Cependant, il y a lieu de renvoyer la demanderesse à se mieux pourvoir pour ce qui concerne la demande de majoration de l’indemnité d’occupation, cette majoration devant en effet être analysée comme une clause pénale dont la fixation excède la compétence et les pouvoirs du Juge des référés, tels que définis par les dispositions des articles 834 et 835 du code de procédure civile.
SUR LA DEMANDE DE CONDAMNATION A UNE ASTREINTE
Le recours à la force publique se révélant une mesure suffisante pour contraindre le locataire à quitter les lieux, il n’y a pas lieu d’ordonner une astreinte, le bailleur obtenant par ailleurs une indemnité d’occupation ;
SUR LA DEMANDE D’ACQUISITION DU DEPOT DE GARANTIE SUR LE FONDEMENT DE L’ARTICLE 20 DU CONTRAT DE BAIL COMMERCIAL
En l’espèce, l’article 20 in fine des conditions générales du contrat de bail commercial stipule que « En cas de résiliation ou d’expulsion, les montants des loyers payés d’avance et du dépôt de garantie, s’il y a lieu, resteront acquis de plein droit au bailleur à titre d’indemnité, sans préjudice de plus amples dommages-intérêts et sans préjudice également de l’application de l’article 1760 du code civil et ce, nonobstant l’expulsion.».
Cette clause du bail relative au dépôt de garantie s’analyse comme une clause pénale comme telle susceptible d’être modérée par le juge du fond, en application des dispositions de l’article 1231-5 du code civil.
Dès lors, il n’y a pas lieu à référé sur ce point.
SUR LES FRAIS DU PROCES ET L’EXECUTION PROVISOIRE
Ayant succombé à l’instance, la société Pragma sera condamnée aux dépens de l’instance de référé et ce, en application de l’article 696 du code de procédure civile.
L’équité commande de condamner la société Pragma à verser la somme de 1 000 euros en vertu des dispositions de l’article 700 du code de procédure civile.

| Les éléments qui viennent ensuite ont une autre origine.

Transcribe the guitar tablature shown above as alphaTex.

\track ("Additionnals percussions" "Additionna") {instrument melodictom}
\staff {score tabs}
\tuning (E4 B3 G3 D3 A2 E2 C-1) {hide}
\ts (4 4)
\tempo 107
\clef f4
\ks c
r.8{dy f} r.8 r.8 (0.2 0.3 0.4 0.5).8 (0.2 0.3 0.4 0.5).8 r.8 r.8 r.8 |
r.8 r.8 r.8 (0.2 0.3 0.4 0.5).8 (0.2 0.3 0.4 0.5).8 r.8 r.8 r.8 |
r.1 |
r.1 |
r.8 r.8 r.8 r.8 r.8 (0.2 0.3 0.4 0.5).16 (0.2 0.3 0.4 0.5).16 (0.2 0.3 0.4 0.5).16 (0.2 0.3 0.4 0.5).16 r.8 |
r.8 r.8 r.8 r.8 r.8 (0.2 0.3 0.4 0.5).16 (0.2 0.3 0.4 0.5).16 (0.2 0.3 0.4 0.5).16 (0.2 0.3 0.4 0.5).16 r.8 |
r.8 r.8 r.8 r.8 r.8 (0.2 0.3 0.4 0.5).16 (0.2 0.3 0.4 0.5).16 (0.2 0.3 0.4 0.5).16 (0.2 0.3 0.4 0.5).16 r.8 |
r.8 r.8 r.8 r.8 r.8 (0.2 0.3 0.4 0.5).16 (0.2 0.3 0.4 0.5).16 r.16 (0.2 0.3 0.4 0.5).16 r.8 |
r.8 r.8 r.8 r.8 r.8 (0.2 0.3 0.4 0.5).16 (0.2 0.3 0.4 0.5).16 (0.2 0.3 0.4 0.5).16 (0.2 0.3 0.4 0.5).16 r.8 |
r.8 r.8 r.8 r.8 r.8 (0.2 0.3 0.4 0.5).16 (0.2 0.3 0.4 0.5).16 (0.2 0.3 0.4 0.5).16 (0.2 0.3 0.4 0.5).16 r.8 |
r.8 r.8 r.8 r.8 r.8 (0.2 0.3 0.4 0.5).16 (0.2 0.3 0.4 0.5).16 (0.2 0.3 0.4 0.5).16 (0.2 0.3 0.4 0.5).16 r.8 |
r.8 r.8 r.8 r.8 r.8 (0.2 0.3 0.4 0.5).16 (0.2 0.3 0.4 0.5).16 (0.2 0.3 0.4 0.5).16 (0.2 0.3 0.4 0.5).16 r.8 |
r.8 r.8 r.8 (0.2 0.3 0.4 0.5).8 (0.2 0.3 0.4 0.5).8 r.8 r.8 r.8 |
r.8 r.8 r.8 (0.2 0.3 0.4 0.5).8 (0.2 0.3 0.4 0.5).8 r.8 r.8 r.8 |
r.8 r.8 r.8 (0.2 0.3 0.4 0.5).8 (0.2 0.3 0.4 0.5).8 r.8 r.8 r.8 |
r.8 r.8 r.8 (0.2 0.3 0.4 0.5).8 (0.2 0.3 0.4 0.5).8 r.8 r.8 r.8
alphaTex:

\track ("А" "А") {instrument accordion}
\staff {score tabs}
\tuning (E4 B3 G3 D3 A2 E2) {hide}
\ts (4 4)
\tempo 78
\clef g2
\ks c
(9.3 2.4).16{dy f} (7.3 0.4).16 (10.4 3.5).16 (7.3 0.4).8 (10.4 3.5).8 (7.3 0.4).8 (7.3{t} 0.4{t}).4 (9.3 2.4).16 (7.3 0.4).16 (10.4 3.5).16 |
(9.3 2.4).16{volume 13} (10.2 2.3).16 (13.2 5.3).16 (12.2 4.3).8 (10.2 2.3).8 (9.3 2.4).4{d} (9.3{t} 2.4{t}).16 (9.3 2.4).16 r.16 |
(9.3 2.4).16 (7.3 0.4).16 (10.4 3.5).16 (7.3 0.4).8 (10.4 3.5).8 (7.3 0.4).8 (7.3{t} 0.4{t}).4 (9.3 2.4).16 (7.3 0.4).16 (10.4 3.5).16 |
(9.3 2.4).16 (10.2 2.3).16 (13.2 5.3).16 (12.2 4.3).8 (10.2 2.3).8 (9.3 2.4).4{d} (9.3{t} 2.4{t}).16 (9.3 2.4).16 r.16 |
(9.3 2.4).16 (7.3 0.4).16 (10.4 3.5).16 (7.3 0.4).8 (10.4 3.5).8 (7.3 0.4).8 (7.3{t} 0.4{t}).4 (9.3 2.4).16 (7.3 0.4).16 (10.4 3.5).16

L’exécution provisoire de la présente ordonnance est de droit.
PAR CES MOTIFS
Au principal, renvoyons les parties à se pourvoir ainsi qu’elles aviseront, mais dès à présent et par provision,
Statuant en référé, par ordonnance réputée contradictoire et en premier ressort,
Constatons que les conditions d’acquisition de la clause résolutoire sont réunies à la date du 30 mai 2025 ;
Ordonnons l’expulsion de la société Pragma ainsi que celle de tous occupants de son chef, avec l’éventuelle assistance de la [Localité 3] Publique et d’un serrurier en cas de besoin ;
Disons qu’à défaut, par la société Pragma, d’avoir libéré les lieux loués sis à [Adresse 4], la société 2A est autorisée à faire transporter les meubles et objets mobiliers garnissant les lieux dans tout garde-meubles de son choix, aux frais, risques et périls de l’occupant sus-nommé, conformément aux dispositions des articles L.433-1 et suivants du code des procédures civiles d’exécution ;
Condamnons la société Pragma à verser à la société 2A, à titre provisionnel, la somme de 75 816,47 euros, en deniers ou quittances valables, à valoir sur les loyers et charges échus et impayés au 20 octobre 2025 ;
Fixons le montant de l’indemnité d’occupation provisionnelle à compter du 30 mai 2025 à un montant égal aux loyers additionnés des charges que la société Pragma aurait payés en cas de non résiliation du bail et ce, jusqu’à la libération complète des lieux, et condamnons la société Pragma à en acquitter le paiement intégral ;
Déboutons la société 2A de toute autre demande ;
Condamnons la société Pragma à verser à la société 2A une somme de 1 000 euros en application des dispositions de l’article 700 du code de procédure civile ;
Condamnons la société Pragma aux entiers dépens de la présente instance ;
Rappelons que la présente ordonnance est exécutoire à titre provisoire et sans caution ;
Ainsi ordonnée et prononcée par mise à disposition au greffe du tribunal les jour, mois et an que dessus,
Et Nous avons signé avec le Greffier.